**Selected text**
BEGIN

While the challenges are great, the successes can be very gratifying. For example, while it can “take years and years and years to get a product to market,” Damini said she was encouraged when different entities came together to develop a vaccine for COVID in record time. Natasha stressed that healthcare companies want to solve these seemingly intractable problems. For example, by partnering with pharma companies, “insurance companies are working on preventive care that will lower healthcare costs,” she explained.

Scoping for Opportunities

In addition to the emotional satisfaction a healthcare career provides, there are also many opportunities for growth. Natasha said that, even though it is a mature industry, healthcare companies “must still innovate when it comes to new products.”  She said data analytics is growing in importance because “almost all companies are using big data to solve company problems and societal challenges.”

Like any industry, exploration is important. New opportunities can sometimes be right in front of you. Natasha emphasized the varied career options within singular departments – for example, a company’s finance function often includes finance strategy, corporate development, mergers & acquisitions, enterprise strategy, general management, marketing, and product engagement.

The size of a company can also shape available opportunities. “At larger companies,” there are many opportunities to “have different experiences within,” Veronica said, while Angelinda added, “Some groups are more like start-ups within larger companies,” like at Amgen. On the other hand, Atoy said that smaller companies offer an “opportunity to be a jack-off-all-trades.”

To keep up with industry trends, Damini recommended Fierce Pharma (emails) and Endpoints News, and Angelinda suggested following specific healthcare topics of interest on Twitter.

Rx for Success

What’s the secret to getting ahead in healthcare? Pharma is known for its MBA rotational programs, which are helpful for gaining broad experience, but there are lots of ways to advance. Veronica suggested learning “what you can from the people around you” and cultivating a broad perspective. “A career in finance for me has been so much more than closing the books and journal entries,” she explained.

Sometimes a path is not linear, but it doesn’t diminish its value. “If you have your eye set on a path or endgame, don’t get alarmed when is a little crooked,” Atoy said. A self-described introvert, she prefers individual contributor roles, but for those wanting to become leaders, being able to accomplish goals through a team is essential. “With an MBA there are lots of group projects, which are useful when you get into the real world,” she explained.

END

**Data supplied**

BEGIN

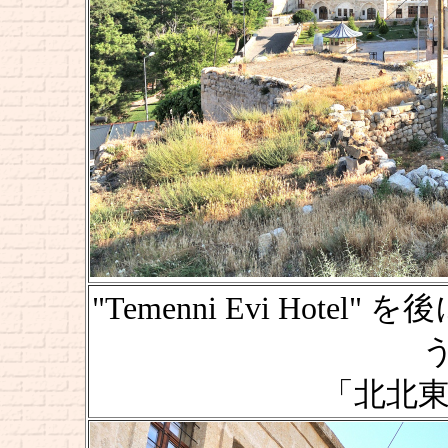
"Temenni Evi Hotel"
う
「北北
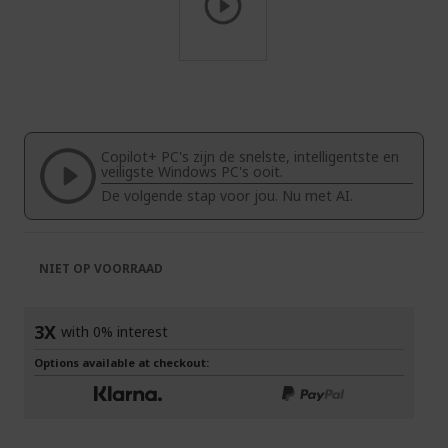
Ga
naar
het
begin
van
Copilot+ PC's zijn de snelste, intelligentste en
de
veiligste Windows PC's ooit.
afbeeldingen-
De volgende stap voor jou. Nu met AI.
gallerij
NIET OP VOORRAAD
3X
with 0% interest
Options available at checkout:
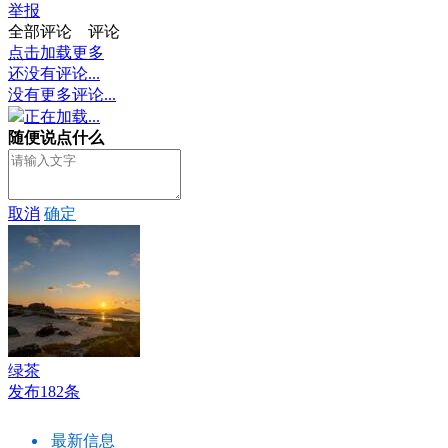
举报
全部评论
评论
点击加载更多
还没有评论...
没有更多评论...
正在加载...
随便说点什么
取消
确定
绿茶
发布182条
最新信息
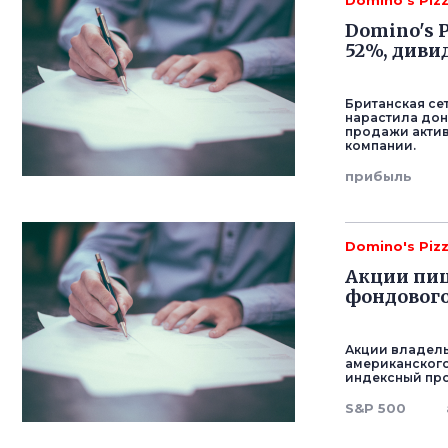
Domino's Piz
Domino's 
52%, диви
Британская се
нарастила дон
продажи актив
компании.
прибыль
Domino's Piz
Акции пиц
фондового 
Акции владельц
американского
индексный про
S&P 500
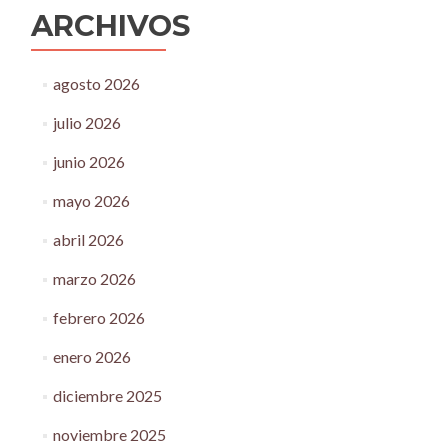
ARCHIVOS
agosto 2026
julio 2026
junio 2026
mayo 2026
abril 2026
marzo 2026
febrero 2026
enero 2026
diciembre 2025
noviembre 2025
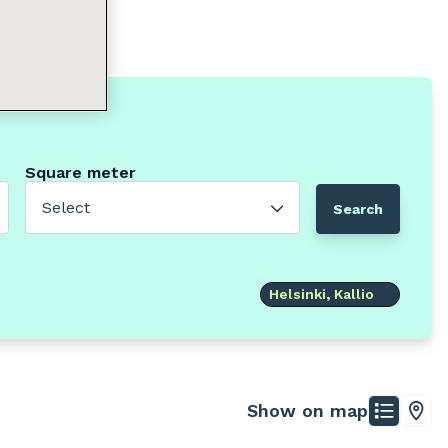
Square meter
Select
Search
Helsinki, Kallio
Show on map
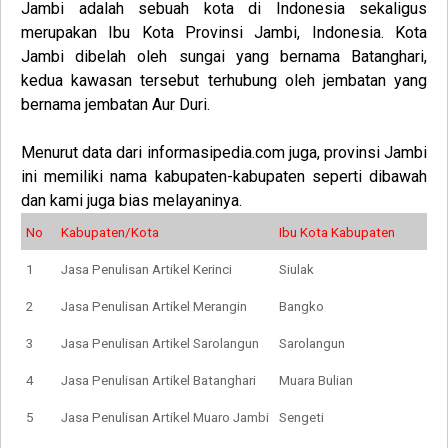
Jambi adalah sebuah kota di Indonesia sekaligus
merupakan Ibu Kota Provinsi Jambi, Indonesia. Kota
Jambi dibelah oleh sungai yang bernama Batanghari,
kedua kawasan tersebut terhubung oleh jembatan yang
bernama jembatan Aur Duri
.
Menurut data dari informasipedia.com juga, provinsi Jambi
ini memiliki nama kabupaten-kabupaten seperti dibawah
dan kami juga bias melayaninya.
No
Kabupaten/Kota
Ibu Kota Kabupaten
1
Jasa Penulisan Artikel Kerinci
Siulak
2
Jasa Penulisan Artikel Merangin
Bangko
3
Jasa Penulisan Artikel Sarolangun
Sarolangun
4
Jasa Penulisan Artikel Batanghari
Muara Bulian
5
Jasa Penulisan Artikel Muaro Jambi
Sengeti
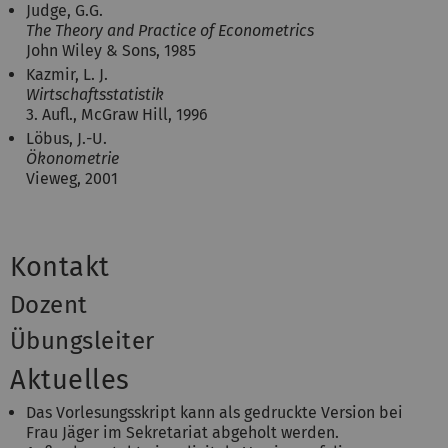
Judge, G.G.
The Theory and Practice of Econometrics
John Wiley & Sons, 1985
Kazmir, L. J.
Wirtschaftsstatistik
3. Aufl., McGraw Hill, 1996
Löbus, J.-U.
Ökonometrie
Vieweg, 2001
Kontakt
Dozent
Übungsleiter
Aktuelles
Das Vorlesungsskript kann als gedruckte Version bei
Frau Jäger im Sekretariat abgeholt werden.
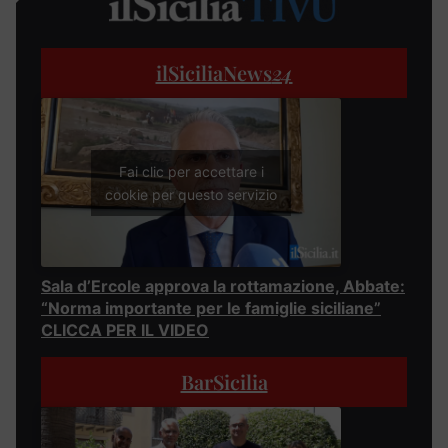
ilSiciliaNews
24
Fai clic per accettare i
cookie per questo servizio
Sala d’Ercole approva la rottamazione, Abbate:
“Norma importante per le famiglie siciliane”
CLICCA PER IL VIDEO
BarSicilia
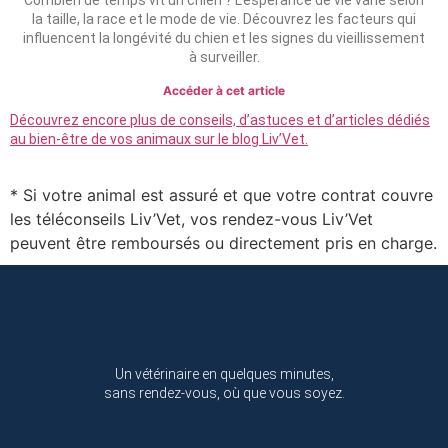
la taille, la race et le mode de vie. Découvrez les facteurs qui
influencent la longévité du chien et les signes du vieillissement
à surveiller.
Accéder à cet article
Découvrez encore plus de conseils, d’astuces et d’articles dédiés
au bien-être de vos animaux sur le blog Liv’Vet.
* Si votre animal est assuré et que votre contrat couvre
les téléconseils Liv’Vet, vos rendez-vous Liv’Vet
peuvent être remboursés ou directement pris en charge.
Un vétérinaire en quelques minutes,
sans rendez-vous, où que vous soyez.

END

**Assignment A**
List every area that the healthcare careers text says a company's finance function often includes.
**Assignment B**
Answer these questions from the healthcare careers text, marking each answer like its question:
(i) Which two sources did Damini recommend for keeping up with industry trends?
(ii) Which company did Angelinda name as having groups that are like start-ups within a larger company?
(iii) What kind of roles does Atoy prefer?
**Assignment C**
Continue the healthcare careers text beyond its final sentence.

**Expected answer A**
finance strategy
corporate development
mergers & acquisitions
enterprise strategy
general management
marketing
product engagement

**Expected answer B**
(i) Fierce Pharma (emails) and Endpoints News
(ii) Amgen
(iii) Individual contributor roles

**Expected answer C**
Damini emphasized looking at your career as a marathon, not a sprint. When she joined Merck, she was told, “When we hired you, we didn’t hire you for this role. We hired you for a career at Merck.” She suggested setting up meetings with leaders without fear. “Everybody started somewhere at some point,” she said.

Get Yourself a Mentor, Stat

Like all industries, mentorship can also be invaluable to a successful career. Whether you establish formal or informal mentor relationships, Veronica shared, “My best mentorship roles are ones where we got to know each other.” Damini agreed with Veronica’s take on mentorship, saying, “It is not transactional. It is about being relatable and authentic.”

Mentors can also shine a light on aspects of yourself that you can’t see. As an immigrant whose parents live in Kenya, Natasha couldn’t rely on them to support her when she gave birth. Before having a baby, she was a “perfectionist,” but a mentor helped her let it go. “When I became a mom, I had to be ok with being ok,” she said.

Despite coming from a background where people did not talk about themselves, Atoy said a mentor told her to “toot your own horn.” She found the advice very helpful because she was under the false impression that “if you just did your work and put your head down, you would succeed.”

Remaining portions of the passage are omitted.